Repeat the data that follows in full. Do not include the pictures.

-- LISTED ENTRIES follows --

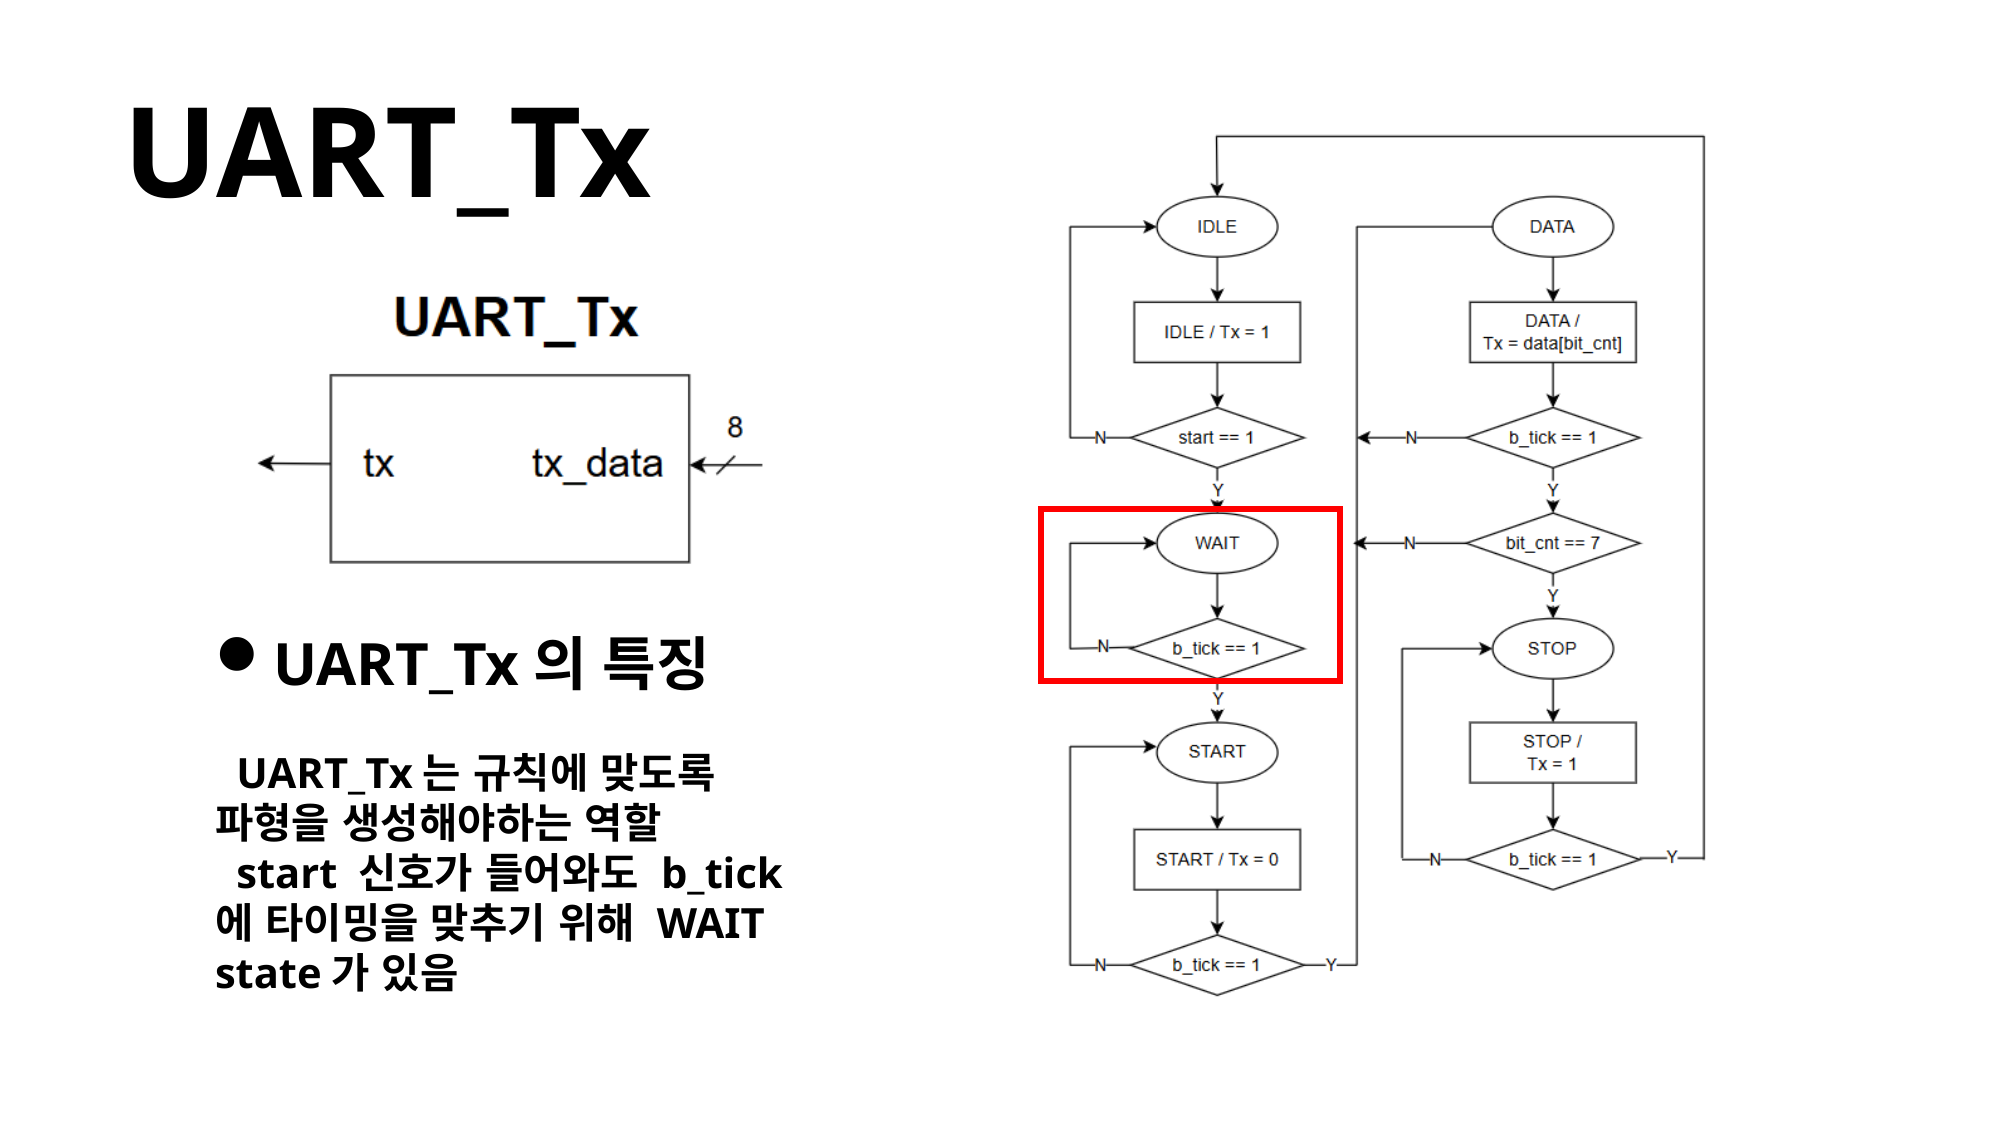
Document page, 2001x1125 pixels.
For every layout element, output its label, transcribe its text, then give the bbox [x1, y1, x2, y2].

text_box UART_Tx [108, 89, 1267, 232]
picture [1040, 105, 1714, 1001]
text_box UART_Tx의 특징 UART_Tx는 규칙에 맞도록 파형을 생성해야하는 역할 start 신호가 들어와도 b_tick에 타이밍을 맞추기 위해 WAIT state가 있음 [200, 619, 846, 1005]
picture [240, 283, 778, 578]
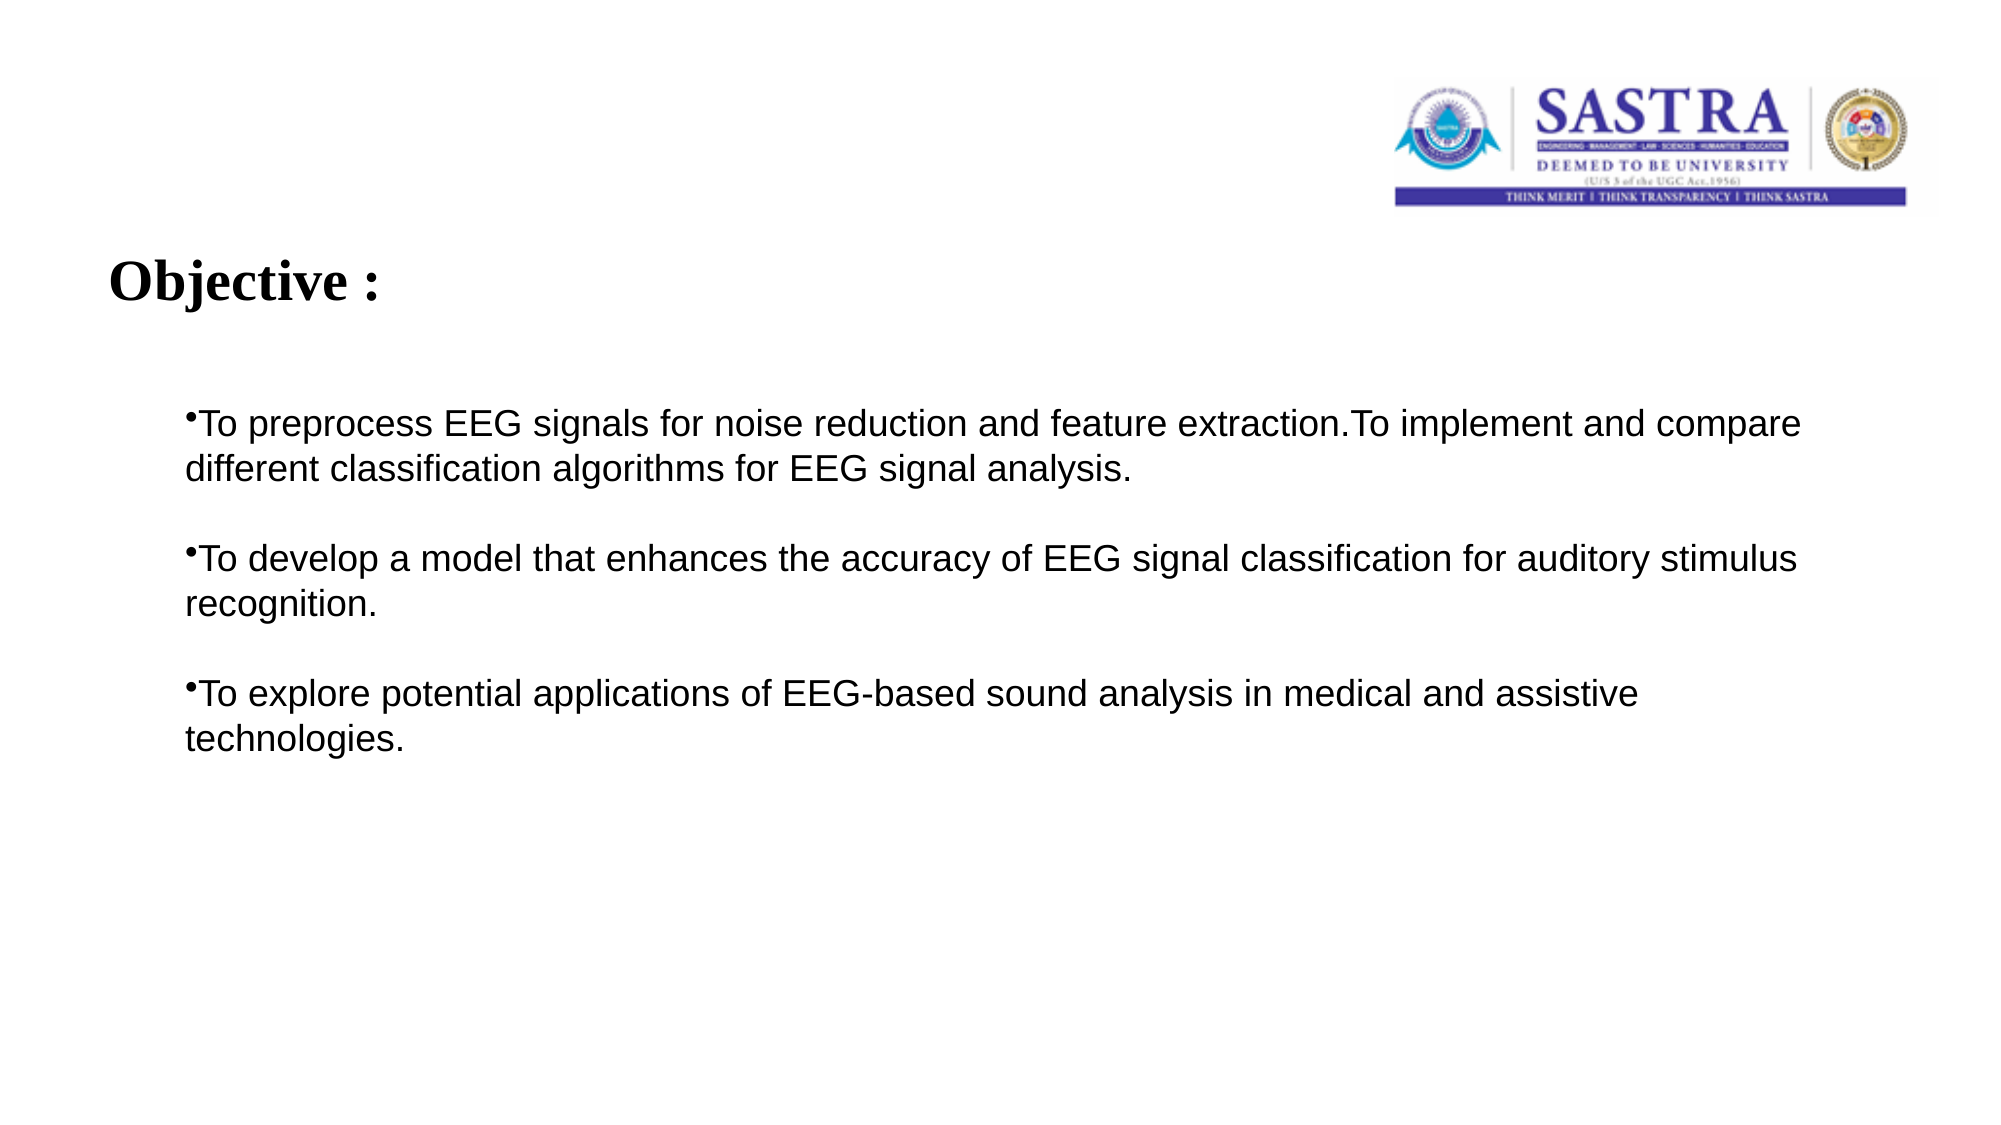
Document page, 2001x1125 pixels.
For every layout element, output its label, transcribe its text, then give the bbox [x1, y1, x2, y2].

-- LISTED ENTRIES concluded --

> **ANSWER TO THIS EXERCISE**
Document page, 2001x1125 pixels.
For every layout element, output its label, transcribe its text, then give the bbox [x1, y1, x2, y2].

text_box UART_Tx [108, 89, 1267, 232]
picture [1040, 105, 1714, 1001]
text_box UART_Tx의 특징 UART_Tx는 규칙에 맞도록 파형을 생성해야하는 역할 start 신호가 들어와도 b_tick에 타이밍을 맞추기 위해 WAIT state가 있음 [200, 619, 846, 1005]
picture [240, 283, 778, 578]
Document page, 2001x1125 pixels.
For every layout element, output its label, transcribe its text, then give the bbox [x1, y1, x2, y2].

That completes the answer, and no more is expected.